■ **WHAT IS REQUIRED**:
Your job is to give again, exactly and with no additions, the lines in the records below from the one with "komunikacijske ormare s 2" through the one with "Spanje en nu nog even 12 ja", both included. Omit the pictures.

BEGIN DATA FOR THE TASK

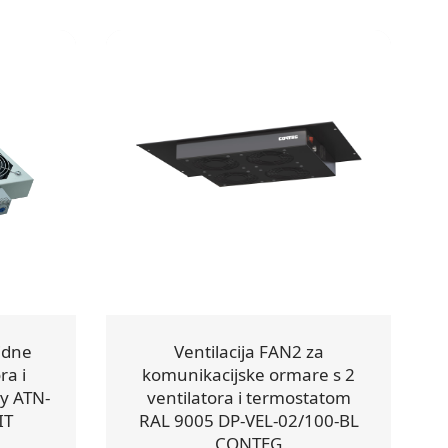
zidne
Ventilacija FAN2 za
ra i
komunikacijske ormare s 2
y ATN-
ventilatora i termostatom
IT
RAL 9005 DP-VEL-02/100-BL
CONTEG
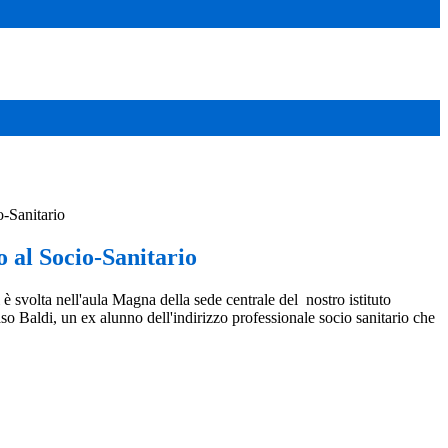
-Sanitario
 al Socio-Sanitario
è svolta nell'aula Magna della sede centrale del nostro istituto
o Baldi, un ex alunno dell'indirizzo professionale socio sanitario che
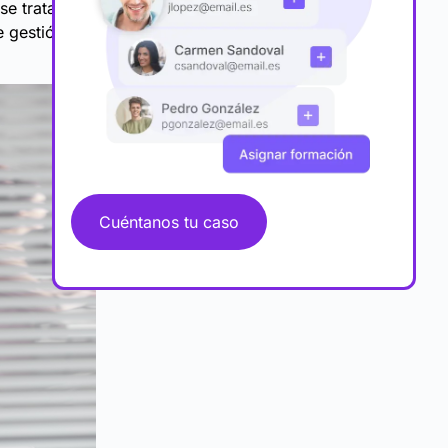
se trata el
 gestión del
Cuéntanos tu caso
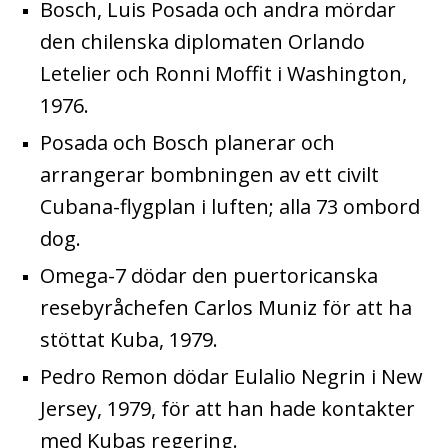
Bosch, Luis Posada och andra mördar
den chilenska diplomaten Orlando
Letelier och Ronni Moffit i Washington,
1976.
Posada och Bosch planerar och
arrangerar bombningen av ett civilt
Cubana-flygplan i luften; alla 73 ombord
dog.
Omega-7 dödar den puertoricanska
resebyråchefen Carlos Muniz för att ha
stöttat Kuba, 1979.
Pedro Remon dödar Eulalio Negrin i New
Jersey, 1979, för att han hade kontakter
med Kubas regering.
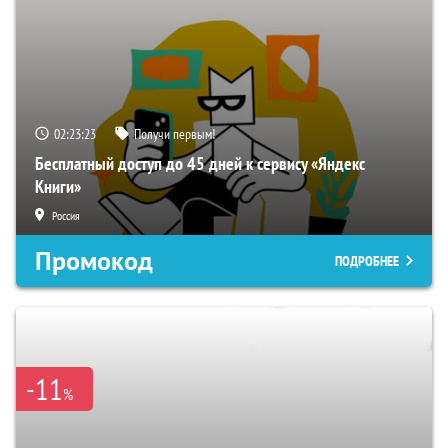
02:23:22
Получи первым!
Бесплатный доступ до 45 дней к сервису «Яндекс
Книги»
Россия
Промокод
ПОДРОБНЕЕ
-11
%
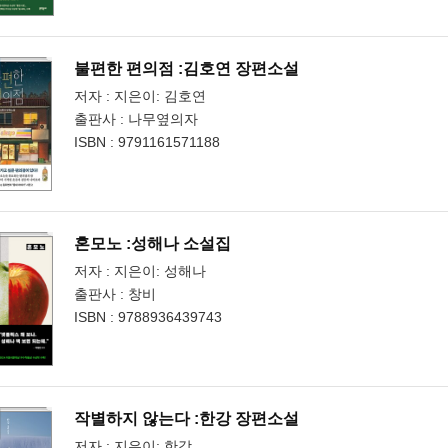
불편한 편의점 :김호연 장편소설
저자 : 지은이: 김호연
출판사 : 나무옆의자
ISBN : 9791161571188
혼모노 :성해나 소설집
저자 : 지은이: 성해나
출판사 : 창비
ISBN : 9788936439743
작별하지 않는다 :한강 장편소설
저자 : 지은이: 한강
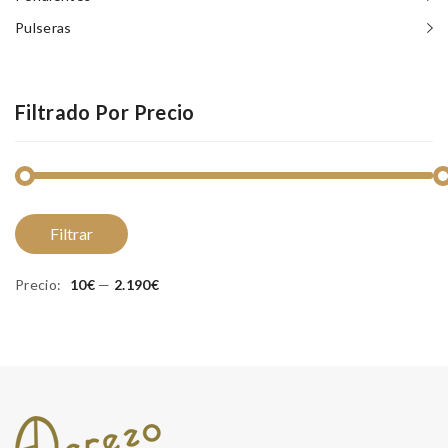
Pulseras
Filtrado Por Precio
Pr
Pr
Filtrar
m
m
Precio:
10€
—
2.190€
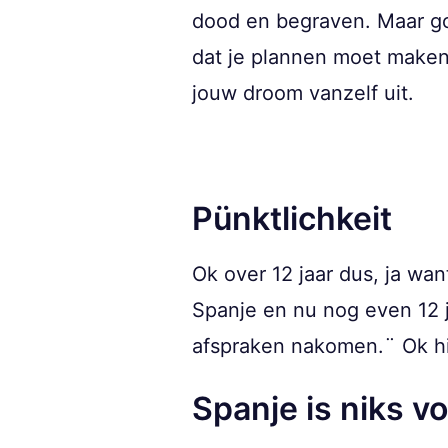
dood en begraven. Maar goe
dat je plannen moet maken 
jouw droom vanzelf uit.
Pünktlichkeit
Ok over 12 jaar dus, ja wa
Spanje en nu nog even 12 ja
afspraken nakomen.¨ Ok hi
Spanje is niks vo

END DATA FOR THE TASK

■ **OUTPUT BELOW**:
komunikacijske ormare s 2
y ATN-
ventilatora i termostatom
IT
RAL 9005 DP-VEL-02/100-BL
CONTEG
-Sanitario
 al Socio-Sanitario
è svolta nell'aula Magna della sede centrale del nostro istituto
o Baldi, un ex alunno dell'indirizzo professionale socio sanitario che
se trata el
 gestión del
Cuéntanos tu caso
Bosch, Luis Posada och andra mördar
den chilenska diplomaten Orlando
Letelier och Ronni Moffit i Washington,
1976.
Posada och Bosch planerar och
arrangerar bombningen av ett civilt
Cubana-flygplan i luften; alla 73 ombord
dog.
Omega-7 dödar den puertoricanska
resebyråchefen Carlos Muniz för att ha
stöttat Kuba, 1979.
Pedro Remon dödar Eulalio Negrin i New
Jersey, 1979, för att han hade kontakter
med Kubas regering.
02:23:22
Получи первым!
Бесплатный доступ до 45 дней к сервису «Яндекс
Книги»
Россия
Промокод
ПОДРОБНЕЕ
-11
%
불편한 편의점 :김호연 장편소설
저자 : 지은이: 김호연
출판사 : 나무옆의자
ISBN : 9791161571188
혼모노 :성해나 소설집
저자 : 지은이: 성해나
출판사 : 창비
ISBN : 9788936439743
작별하지 않는다 :한강 장편소설
저자 : 지은이: 한강
Pulseras
Filtrado Por Precio
Pr
Pr
Filtrar
m
m
Precio:
10€
—
2.190€
dood en begraven. Maar goe
dat je plannen moet maken 
jouw droom vanzelf uit.
Pünktlichkeit
Ok over 12 jaar dus, ja wa
Spanje en nu nog even 12 ja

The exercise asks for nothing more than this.